Schließlich schaute Ashe in den Himmel. Die Morgendämmerung brach an; die Sterne verblassten allmählich am heller werdenden Horizont. »Gute Götter, jetzt ist es vorbei, nicht wahr?«

»Es ist vorüber.« Oelendra seufzte und hatte den Blick noch in die Dunkelheit des Himmels über ihr gerichtet.

»Es muss vorbei sein.«

Sie standen auf. Oelendra war sehr langsam und verspürte starke Schmerzen in den Knien. Ashe zog die Kapuze seines Mantels über.

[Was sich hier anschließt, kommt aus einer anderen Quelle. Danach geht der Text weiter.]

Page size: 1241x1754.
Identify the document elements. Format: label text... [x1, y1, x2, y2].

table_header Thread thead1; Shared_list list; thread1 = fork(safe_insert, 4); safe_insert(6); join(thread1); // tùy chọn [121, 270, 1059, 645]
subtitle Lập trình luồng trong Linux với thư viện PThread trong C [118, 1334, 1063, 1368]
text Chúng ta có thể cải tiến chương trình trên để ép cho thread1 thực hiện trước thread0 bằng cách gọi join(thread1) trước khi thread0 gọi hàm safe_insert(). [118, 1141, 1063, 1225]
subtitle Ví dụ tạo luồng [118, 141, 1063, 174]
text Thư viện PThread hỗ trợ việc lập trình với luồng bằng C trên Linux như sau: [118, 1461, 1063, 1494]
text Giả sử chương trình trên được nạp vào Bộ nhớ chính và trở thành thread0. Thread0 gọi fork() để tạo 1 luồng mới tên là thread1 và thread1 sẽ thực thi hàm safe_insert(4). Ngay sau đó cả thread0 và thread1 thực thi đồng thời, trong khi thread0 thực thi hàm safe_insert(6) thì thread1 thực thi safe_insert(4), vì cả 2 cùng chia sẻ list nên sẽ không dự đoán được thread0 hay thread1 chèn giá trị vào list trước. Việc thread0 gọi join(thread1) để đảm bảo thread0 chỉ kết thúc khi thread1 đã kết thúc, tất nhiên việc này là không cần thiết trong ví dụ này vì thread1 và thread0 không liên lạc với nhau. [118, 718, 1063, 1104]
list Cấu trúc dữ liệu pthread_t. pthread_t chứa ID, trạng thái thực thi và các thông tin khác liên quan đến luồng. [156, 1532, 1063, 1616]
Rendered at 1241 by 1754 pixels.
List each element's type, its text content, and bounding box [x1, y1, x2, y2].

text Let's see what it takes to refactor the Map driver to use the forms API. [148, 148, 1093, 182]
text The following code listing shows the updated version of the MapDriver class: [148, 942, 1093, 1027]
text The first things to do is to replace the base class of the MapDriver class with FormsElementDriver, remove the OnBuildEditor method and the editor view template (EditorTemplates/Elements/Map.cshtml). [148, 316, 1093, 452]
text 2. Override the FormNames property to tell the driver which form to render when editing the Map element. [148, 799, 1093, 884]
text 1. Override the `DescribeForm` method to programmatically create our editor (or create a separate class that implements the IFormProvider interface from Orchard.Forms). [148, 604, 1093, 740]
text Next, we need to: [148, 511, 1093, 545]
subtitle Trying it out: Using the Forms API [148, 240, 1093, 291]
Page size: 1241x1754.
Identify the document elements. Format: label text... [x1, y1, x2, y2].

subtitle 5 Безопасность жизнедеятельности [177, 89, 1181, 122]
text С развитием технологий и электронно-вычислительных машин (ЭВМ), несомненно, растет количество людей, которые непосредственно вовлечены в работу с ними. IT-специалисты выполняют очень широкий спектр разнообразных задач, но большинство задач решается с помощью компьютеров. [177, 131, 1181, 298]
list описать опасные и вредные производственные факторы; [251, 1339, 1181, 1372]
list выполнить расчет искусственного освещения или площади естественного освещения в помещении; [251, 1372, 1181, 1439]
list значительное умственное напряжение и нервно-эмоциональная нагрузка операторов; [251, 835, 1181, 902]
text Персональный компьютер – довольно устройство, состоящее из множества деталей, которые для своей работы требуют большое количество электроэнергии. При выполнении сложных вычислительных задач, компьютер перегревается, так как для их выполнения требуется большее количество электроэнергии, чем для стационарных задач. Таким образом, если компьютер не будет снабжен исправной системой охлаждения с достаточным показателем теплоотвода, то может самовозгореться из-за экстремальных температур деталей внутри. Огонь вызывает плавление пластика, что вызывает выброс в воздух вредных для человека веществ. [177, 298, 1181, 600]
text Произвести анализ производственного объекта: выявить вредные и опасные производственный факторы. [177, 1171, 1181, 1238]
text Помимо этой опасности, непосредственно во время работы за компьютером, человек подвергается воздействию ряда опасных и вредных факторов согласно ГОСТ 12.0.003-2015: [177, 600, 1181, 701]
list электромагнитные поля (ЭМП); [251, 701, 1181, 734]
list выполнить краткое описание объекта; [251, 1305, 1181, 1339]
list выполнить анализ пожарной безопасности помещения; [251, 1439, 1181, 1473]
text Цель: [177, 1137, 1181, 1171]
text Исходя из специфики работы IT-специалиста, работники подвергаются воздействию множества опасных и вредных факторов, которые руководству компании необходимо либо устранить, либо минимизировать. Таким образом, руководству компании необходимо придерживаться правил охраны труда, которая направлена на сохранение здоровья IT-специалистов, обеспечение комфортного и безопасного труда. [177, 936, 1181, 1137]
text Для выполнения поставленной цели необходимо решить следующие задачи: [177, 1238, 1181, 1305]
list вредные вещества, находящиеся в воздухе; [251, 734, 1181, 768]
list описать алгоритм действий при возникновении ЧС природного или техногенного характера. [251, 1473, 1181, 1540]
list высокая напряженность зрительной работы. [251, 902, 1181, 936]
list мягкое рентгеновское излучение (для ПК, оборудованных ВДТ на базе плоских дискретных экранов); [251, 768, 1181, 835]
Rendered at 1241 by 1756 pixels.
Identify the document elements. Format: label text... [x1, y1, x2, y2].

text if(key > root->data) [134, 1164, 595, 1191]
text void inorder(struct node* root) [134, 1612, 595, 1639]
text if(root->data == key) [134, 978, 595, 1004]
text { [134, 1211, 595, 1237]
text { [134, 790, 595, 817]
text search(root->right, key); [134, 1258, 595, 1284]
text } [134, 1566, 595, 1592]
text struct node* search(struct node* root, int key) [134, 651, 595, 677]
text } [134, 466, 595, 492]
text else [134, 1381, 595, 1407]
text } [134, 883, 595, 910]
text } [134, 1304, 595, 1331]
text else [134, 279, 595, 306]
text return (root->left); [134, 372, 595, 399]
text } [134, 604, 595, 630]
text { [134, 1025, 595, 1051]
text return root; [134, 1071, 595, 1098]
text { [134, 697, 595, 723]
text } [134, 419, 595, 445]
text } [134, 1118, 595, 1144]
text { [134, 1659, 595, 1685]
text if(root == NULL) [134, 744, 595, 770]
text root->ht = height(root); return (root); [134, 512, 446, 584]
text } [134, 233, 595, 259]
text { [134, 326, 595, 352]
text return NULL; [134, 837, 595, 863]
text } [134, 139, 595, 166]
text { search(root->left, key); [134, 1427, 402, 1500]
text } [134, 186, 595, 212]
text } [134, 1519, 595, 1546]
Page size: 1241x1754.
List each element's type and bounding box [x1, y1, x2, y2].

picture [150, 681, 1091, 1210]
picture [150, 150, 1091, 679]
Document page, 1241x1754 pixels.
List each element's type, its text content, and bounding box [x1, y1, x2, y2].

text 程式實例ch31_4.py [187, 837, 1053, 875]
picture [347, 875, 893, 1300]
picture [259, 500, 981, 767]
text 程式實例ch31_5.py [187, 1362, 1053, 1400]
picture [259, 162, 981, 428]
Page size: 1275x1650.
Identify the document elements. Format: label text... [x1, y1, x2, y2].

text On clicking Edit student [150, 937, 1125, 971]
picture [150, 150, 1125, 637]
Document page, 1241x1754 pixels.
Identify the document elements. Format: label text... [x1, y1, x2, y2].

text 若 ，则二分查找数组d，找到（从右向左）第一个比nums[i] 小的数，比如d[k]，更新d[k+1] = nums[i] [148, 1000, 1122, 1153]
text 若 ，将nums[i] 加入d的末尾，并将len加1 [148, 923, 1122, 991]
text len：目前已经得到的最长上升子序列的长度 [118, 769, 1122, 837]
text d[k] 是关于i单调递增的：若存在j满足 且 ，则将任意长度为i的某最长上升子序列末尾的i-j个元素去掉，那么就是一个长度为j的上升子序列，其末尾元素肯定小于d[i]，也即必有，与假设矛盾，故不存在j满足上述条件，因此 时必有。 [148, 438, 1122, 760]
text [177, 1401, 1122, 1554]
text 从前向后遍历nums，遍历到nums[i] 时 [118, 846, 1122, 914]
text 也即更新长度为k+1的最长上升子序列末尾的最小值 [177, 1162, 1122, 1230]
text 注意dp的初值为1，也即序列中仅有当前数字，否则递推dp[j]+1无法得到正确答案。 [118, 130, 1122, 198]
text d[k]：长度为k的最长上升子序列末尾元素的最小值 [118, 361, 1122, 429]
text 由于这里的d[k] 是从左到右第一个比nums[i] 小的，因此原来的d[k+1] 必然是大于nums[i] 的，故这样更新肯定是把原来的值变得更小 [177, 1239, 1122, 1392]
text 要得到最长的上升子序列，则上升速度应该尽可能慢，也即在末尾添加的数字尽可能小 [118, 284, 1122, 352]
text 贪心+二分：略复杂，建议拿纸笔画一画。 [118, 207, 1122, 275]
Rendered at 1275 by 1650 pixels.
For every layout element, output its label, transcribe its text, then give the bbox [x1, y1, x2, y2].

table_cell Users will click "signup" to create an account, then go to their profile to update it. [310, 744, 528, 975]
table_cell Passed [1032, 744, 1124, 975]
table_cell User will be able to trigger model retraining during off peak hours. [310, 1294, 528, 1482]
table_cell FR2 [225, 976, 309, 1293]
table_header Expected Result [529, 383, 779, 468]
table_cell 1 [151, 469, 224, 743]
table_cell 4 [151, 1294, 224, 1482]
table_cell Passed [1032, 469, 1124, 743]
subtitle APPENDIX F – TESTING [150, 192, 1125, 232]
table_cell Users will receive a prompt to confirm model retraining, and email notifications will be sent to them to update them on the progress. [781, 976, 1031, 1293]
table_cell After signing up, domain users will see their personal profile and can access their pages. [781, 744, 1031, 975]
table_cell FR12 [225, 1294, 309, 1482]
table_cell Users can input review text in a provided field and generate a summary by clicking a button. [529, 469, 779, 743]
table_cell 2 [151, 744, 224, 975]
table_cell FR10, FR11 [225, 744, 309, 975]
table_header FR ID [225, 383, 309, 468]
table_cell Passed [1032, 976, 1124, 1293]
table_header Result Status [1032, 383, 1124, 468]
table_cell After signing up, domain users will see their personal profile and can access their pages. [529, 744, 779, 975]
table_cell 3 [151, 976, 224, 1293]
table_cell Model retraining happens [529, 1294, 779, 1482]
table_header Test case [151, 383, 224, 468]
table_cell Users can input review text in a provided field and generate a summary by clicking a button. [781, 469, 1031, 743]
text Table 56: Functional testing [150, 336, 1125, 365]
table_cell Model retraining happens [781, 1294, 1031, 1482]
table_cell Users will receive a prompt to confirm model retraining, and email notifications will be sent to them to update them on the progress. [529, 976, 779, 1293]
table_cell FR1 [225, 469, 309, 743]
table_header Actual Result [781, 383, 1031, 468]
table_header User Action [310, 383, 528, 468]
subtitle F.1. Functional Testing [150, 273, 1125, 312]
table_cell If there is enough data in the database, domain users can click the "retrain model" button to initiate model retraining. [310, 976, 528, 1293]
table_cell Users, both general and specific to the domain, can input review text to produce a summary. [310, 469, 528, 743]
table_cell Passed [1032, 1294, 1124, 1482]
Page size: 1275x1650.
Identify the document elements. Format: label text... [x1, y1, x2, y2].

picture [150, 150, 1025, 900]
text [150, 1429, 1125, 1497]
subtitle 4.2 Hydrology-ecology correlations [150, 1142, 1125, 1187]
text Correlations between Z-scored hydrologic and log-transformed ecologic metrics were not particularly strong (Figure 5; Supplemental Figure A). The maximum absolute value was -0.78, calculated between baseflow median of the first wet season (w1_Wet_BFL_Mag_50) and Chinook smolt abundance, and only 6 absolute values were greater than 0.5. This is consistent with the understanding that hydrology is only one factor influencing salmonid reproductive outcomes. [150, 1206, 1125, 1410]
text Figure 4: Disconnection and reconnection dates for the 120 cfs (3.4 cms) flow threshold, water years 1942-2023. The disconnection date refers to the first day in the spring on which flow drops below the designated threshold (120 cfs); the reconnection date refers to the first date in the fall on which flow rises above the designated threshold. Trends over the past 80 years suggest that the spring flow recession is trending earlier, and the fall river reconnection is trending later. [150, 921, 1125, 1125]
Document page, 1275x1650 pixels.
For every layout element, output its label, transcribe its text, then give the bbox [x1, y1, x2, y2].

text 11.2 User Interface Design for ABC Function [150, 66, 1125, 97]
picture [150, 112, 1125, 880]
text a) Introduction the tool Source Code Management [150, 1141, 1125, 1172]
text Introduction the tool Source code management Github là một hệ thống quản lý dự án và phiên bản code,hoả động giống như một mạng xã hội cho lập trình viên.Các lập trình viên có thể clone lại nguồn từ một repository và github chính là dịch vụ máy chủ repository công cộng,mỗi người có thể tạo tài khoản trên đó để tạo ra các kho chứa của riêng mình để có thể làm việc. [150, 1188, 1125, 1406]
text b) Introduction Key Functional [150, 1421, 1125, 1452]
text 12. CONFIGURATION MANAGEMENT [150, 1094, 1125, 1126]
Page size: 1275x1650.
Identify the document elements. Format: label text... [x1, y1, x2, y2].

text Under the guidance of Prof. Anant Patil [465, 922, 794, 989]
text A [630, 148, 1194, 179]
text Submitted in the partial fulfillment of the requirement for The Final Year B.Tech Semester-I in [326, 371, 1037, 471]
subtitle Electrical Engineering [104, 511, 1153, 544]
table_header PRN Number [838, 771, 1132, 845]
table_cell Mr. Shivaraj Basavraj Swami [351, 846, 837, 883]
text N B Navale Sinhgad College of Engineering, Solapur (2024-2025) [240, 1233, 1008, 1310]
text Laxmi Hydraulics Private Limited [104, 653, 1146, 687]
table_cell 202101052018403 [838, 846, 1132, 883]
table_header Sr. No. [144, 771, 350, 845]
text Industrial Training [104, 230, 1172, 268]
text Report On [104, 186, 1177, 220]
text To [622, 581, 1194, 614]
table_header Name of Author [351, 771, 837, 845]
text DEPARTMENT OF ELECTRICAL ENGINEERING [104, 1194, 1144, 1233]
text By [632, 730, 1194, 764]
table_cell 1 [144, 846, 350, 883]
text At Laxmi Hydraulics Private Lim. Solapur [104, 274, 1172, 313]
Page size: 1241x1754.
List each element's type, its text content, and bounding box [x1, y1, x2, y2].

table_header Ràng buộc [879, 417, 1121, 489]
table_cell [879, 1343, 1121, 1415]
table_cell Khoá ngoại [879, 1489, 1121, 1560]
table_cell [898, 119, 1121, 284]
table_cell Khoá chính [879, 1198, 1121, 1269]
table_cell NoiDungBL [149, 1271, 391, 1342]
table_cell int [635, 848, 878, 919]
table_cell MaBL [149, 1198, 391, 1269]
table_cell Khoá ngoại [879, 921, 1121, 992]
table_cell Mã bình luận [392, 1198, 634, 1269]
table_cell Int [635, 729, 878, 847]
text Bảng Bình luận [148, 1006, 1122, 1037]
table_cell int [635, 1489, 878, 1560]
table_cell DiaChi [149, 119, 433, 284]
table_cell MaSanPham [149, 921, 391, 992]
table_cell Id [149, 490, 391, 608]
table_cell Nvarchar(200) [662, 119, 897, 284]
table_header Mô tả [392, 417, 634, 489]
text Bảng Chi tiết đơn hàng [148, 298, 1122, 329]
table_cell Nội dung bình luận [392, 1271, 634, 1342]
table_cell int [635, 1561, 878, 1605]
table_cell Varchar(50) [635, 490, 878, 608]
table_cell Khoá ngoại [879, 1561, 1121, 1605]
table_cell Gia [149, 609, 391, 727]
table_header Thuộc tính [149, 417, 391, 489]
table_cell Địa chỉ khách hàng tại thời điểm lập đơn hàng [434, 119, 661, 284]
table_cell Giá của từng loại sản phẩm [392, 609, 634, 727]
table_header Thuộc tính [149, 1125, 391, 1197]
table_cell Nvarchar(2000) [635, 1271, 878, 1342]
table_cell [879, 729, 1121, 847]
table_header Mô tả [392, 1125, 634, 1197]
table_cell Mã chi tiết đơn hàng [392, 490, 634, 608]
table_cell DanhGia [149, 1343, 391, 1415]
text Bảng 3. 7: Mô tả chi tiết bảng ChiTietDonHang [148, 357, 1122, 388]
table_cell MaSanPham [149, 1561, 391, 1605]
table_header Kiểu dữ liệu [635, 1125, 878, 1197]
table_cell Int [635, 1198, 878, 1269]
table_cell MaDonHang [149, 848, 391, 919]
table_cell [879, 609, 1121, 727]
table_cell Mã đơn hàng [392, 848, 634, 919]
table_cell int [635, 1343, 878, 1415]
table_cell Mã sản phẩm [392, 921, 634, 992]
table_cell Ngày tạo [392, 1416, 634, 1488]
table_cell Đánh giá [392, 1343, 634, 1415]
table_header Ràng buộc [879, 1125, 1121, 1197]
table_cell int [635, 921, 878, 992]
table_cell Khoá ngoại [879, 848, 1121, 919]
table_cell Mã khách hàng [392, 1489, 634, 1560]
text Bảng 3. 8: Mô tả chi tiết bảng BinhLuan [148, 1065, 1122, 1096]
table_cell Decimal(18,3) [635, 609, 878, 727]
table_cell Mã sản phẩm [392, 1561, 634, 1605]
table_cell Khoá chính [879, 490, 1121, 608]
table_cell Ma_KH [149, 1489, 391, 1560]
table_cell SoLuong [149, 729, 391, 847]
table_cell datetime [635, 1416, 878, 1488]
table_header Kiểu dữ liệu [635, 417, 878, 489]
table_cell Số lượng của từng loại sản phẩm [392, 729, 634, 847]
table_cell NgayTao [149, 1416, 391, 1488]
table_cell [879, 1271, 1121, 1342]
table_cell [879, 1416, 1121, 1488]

»Ich gehe nach Elysian und warte.«

»Tu das«, sagte Oelendra und nahm ihr leichtes Gepäck auf. »Sie wird sich freuen, dich zu sehen. Und bitte schick eine Botschaft.«

»Das werde ich bestimmt tun.« Ein schrecklicher Gedanke überfiel ihn. »So oder so. Falls sie es nicht geschafft haben sollten...«

»Falls sie es nicht geschafft haben, werden wir uns einen Weg ausdenken, wie wir den Segner herlocken, und ihn dann hier töten.«

Ashe nickte wortlos und wandte sich ab.

»Gwydion«, sagte Oelendra, als sie am Rande der Lichtung stand, »du erinnerst mich mehr an die Könige von Serendair als an den Fürsten der Cymrer. Ich freue mich zu sehen, dass der Stern an der richtigen Stelle sitzt.«

Ashe lächelte die alte Frau an. »Vielen Dank.« Er machte einen Schritt und schaute wieder zurück. »Und ich bin froh, dass Rhapsody mich gebeten hat, sie zu dir zu begleiten. Zum Glück hat sie dich zur Freundin.«

Oelendra lächelte. »Das macht uns beide wohl zu Schwiegerfreunden.«

Ashe erwiderte ihr Lächeln und ging dann schweigend in den Wald. Oelendra kehrte zum ersterbenden Feuer zurück und trat geistesabwesend Erde über die verlöschenden Kohlen. Sie warf einen letzten Blick auf die Ruine des Hauses der Erinnerung und betrat den Wald.